Researchers at the University of California, Santa Cruz, are using the latest in genetic technology to investigate an ancient form of life--the poorly understood microorganisms known as Archaea.
Many Archaea live in hostile environments, from salt lakes to acidic hot springs, but they can be very difficult to grow and study in the laboratory. So UCSC researchers were thrilled when their proposal to sequence the complete genomes of five species of Archaea was approved earlier this year by the Community Sequencing Program of the U.S. Department of Energy's Joint Genome Institute (JGI). JGI will carry out the sequencing and make the results publicly available.
"Having complete genome sequences will be enormously helpful to our research," said Todd Lowe, an assistant professor of biomolecular engineering.
Lowe and Chad Saltikov, an assistant professor of environmental toxicology at UCSC, teamed up with Sorel Fitz-Gibbon of UCLA and Christopher House of Pennsylvania State University to submit the Archaea proposal to the Community Sequencing Program. The five species they proposed for sequencing are closely related heat-loving Archaea found in various hot springs from Iceland to the Philippines. These species belong to a unique group of Archaea that can use sulfur compounds and toxic metals like arsenic and selenium to power their cells. They use these compounds in much the same way that our own cells use oxygen, Lowe said.
One of Lowe's goals is to identify the genes and metabolic pathways that enable the Archaea to thrive at extremely high temperatures and make use of toxic compounds. His lab investigates the unique biology of Archaea using a combination of laboratory experiments and computational techniques for genetic analysis.
Superficially, Archaea look much like bacteria.
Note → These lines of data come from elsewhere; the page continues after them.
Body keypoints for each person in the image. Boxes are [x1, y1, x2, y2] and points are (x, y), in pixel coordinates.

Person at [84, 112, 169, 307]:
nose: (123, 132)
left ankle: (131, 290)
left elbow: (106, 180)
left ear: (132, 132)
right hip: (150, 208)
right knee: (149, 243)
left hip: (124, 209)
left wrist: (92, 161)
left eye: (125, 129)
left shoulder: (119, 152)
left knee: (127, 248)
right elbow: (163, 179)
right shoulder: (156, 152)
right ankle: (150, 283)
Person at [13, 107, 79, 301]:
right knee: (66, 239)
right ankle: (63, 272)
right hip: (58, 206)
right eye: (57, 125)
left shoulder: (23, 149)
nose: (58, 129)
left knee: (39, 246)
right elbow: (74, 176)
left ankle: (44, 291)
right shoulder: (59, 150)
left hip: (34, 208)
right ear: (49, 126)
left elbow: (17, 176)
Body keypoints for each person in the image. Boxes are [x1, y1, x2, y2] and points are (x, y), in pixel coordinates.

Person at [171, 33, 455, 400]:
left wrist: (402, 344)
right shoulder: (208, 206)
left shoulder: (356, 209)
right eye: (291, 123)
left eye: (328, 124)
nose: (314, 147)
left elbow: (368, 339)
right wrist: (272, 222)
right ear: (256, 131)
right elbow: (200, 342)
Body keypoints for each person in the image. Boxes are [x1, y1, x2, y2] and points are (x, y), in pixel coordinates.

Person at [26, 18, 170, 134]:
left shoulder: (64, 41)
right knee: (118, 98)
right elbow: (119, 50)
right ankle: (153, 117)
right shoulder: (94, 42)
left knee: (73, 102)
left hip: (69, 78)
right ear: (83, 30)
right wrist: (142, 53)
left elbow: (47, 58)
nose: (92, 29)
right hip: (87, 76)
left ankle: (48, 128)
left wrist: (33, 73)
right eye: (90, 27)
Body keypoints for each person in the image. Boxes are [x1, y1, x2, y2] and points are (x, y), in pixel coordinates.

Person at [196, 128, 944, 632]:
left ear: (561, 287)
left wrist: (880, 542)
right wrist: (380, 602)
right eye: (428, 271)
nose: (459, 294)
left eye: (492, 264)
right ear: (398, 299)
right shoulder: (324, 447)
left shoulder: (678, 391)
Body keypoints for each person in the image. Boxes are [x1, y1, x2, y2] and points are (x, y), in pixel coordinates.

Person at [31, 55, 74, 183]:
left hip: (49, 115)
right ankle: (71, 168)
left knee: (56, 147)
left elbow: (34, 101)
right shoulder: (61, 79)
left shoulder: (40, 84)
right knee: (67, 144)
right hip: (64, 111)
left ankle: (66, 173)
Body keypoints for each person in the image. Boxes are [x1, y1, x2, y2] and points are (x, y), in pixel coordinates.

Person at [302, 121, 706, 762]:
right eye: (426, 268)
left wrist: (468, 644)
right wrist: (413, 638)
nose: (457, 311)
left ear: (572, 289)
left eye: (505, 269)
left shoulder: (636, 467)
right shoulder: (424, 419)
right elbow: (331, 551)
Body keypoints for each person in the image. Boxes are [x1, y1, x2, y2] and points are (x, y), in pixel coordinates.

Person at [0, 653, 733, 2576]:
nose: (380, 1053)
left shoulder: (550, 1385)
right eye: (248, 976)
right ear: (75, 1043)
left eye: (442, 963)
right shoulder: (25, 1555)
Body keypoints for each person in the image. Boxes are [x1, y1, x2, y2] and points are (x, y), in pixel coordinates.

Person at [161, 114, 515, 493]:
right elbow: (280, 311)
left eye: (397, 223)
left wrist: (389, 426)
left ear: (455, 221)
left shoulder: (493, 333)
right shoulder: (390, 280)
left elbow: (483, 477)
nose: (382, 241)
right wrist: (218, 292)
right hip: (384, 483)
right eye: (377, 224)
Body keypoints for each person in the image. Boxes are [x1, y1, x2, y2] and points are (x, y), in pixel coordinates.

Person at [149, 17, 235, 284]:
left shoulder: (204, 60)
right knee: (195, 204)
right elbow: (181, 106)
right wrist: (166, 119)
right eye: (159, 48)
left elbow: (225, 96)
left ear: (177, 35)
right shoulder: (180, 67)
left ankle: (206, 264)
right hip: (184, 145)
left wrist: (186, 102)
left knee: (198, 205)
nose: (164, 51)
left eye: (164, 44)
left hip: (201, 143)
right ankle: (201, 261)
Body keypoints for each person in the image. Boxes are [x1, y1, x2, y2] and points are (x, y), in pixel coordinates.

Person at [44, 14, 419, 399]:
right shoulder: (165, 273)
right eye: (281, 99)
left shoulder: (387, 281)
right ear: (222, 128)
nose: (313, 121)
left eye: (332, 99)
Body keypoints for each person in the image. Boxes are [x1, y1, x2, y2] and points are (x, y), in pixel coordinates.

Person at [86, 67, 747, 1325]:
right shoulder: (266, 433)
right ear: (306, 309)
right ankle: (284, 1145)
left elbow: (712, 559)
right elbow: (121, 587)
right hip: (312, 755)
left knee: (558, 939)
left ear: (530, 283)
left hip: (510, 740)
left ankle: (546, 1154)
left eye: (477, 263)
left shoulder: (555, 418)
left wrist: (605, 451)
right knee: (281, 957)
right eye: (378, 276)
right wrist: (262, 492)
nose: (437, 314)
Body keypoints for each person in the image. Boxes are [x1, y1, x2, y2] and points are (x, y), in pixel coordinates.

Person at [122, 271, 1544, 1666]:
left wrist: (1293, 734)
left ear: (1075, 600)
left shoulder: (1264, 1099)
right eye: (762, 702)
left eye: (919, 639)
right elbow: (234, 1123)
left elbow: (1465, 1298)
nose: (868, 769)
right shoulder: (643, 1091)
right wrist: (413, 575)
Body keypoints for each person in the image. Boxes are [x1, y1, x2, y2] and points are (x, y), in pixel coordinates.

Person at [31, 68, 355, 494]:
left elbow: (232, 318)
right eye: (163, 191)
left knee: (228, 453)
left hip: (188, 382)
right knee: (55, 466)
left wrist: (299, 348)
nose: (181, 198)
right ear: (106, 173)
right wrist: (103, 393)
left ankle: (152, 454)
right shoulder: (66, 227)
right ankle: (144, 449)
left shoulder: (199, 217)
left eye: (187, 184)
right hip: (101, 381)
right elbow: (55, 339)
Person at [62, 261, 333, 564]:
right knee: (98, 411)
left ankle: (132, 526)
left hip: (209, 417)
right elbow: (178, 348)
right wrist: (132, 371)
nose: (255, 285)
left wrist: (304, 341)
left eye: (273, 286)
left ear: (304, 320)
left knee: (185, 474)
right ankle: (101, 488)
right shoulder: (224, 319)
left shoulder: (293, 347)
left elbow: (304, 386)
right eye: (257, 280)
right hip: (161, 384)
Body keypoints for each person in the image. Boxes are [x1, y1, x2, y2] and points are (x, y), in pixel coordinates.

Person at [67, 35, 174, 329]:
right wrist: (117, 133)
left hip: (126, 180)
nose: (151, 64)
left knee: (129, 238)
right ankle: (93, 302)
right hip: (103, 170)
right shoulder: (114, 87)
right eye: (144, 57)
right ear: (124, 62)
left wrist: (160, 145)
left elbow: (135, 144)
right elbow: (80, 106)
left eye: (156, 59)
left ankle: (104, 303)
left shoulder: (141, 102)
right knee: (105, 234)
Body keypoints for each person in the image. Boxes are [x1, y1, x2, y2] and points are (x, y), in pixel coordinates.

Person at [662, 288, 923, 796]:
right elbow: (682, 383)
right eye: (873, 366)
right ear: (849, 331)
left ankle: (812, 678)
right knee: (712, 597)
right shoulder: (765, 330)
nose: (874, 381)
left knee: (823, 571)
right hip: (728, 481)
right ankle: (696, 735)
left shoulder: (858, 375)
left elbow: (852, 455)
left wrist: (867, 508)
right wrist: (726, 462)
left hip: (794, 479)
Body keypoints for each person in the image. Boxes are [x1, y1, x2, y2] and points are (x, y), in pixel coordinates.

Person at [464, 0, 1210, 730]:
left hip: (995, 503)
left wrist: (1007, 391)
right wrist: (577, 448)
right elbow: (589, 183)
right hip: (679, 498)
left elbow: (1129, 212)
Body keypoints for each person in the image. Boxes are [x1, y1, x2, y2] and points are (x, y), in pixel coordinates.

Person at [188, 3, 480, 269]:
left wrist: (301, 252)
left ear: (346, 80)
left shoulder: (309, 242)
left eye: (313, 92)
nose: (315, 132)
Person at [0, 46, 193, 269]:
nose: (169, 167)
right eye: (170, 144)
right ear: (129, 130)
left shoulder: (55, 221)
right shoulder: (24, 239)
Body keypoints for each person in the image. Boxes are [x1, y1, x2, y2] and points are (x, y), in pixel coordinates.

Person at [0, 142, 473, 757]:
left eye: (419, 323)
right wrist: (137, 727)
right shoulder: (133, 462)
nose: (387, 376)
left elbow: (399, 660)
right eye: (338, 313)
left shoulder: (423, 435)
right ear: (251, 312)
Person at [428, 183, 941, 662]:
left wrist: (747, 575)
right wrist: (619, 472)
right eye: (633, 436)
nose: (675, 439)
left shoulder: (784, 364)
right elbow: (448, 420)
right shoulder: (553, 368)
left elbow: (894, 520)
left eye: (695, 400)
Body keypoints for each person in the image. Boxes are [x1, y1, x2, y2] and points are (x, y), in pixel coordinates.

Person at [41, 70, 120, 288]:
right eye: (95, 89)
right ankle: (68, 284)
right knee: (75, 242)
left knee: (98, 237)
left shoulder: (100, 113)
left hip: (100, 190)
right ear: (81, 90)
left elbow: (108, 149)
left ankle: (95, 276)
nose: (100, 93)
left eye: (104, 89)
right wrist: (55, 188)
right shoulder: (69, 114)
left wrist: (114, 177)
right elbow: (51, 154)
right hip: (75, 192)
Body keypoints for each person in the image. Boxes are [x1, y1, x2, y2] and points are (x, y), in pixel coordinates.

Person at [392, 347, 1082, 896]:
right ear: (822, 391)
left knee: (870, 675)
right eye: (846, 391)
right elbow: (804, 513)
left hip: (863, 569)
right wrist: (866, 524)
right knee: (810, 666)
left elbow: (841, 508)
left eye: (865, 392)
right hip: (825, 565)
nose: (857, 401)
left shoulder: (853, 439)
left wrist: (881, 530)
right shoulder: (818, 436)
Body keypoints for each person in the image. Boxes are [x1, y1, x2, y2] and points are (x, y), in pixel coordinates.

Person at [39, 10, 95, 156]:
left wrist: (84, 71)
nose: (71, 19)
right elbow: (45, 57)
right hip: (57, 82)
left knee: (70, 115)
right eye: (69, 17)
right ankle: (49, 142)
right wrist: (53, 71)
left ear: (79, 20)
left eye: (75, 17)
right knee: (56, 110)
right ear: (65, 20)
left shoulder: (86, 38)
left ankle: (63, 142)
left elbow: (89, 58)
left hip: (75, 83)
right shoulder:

It wasn't until about 25 years ago that genetic techniques enabled scientists to see beyond the cell surface and recognize the differences between Archaea and bacteria.
"Archaea are as different from bacteria as bacteria are from us," Lowe said. "They account for a third of the biodiversity on the planet and they've hardly been studied."
Scientists now divide all known organisms into three distinct domains: the eukaryotes, which include all plants, animals, and fungi; the bacteria; and Archaea.
"We're studying a third group of life that we know very little about and that may tell us about the origin of life, how life works, and geochemical processes. It's really exciting," said Aaron Cozen, a graduate student in Lowe's lab.
Archaea have already yielded some useful products, such as heat-resistant enzymes used in laundry detergents. Other practical benefits are likely to emerge from ongoing research on the unusual metabolism and genetics of these organisms, said Saltikov, who is focusing on their metabolic use of arsenic.
The use of naturally occurring arsenic by Archaea and certain types of bacteria has serious consequences in some parts of the world, because the process converts the arsenic to a more toxic form that is also more likely to remain dissolved in water. In Bangladesh, many people have been poisoned by drinking water that is laden with this toxic form of arsenic. Saltikov and others have already found the bacterial gene involved in arsenic respiration, but they have not found a match for this gene in Archaea.
"Archaea may have the same gene, but the sequence is so different that it's not recognizable. Or they may have a completely different metabolic pathway, or an older pathway that leads us to greater understanding of the bacterial mechanism," Saltikov said.
For now, the biggest challenge for Lowe and Saltikov is learning how to grow Archaea and experiment with them in the lab. Many Archaea are poisoned by oxygen and have to be grown in special airtight containers. The heat-loving Archaea that Lowe is studying can only live at near-boiling temperatures and have to be grown in ovens. Keeping the conditions just right can be difficult and expensive, which limits the kinds of experiments researchers can do.
"These Archaea are more difficult than bacteria to grow and keep happy, so there are fewer ways we can assault them to learn about how they respond," Lowe said. He hopes that at least one of the five species chosen for genome sequencing will be easy to grow so it can become a model system for him and other scientists studying Archaea.
DNA microarrays (sometimes called "gene chips") are among the most powerful tools that Lowe is using to study Archaeal biology. Microarrays can provide a comprehensive view of gene activity in cells, revealing which genes are turned on and off in response to different conditions. Lowe's lab has already developed DNA microarrays based on the full genome sequences of two species of Archaea, and he plans to do the same for the five new species that will be sequenced by JGI. Using this "whole genome" approach to study Archaeal biology, he hopes to uncover the secrets that enable these organisms to live at the extreme limits of life on Earth.
"It's really exciting to know that you are the first person to understand something," Lowe said. "It's the potential for discovery of new biology that keeps me in this field."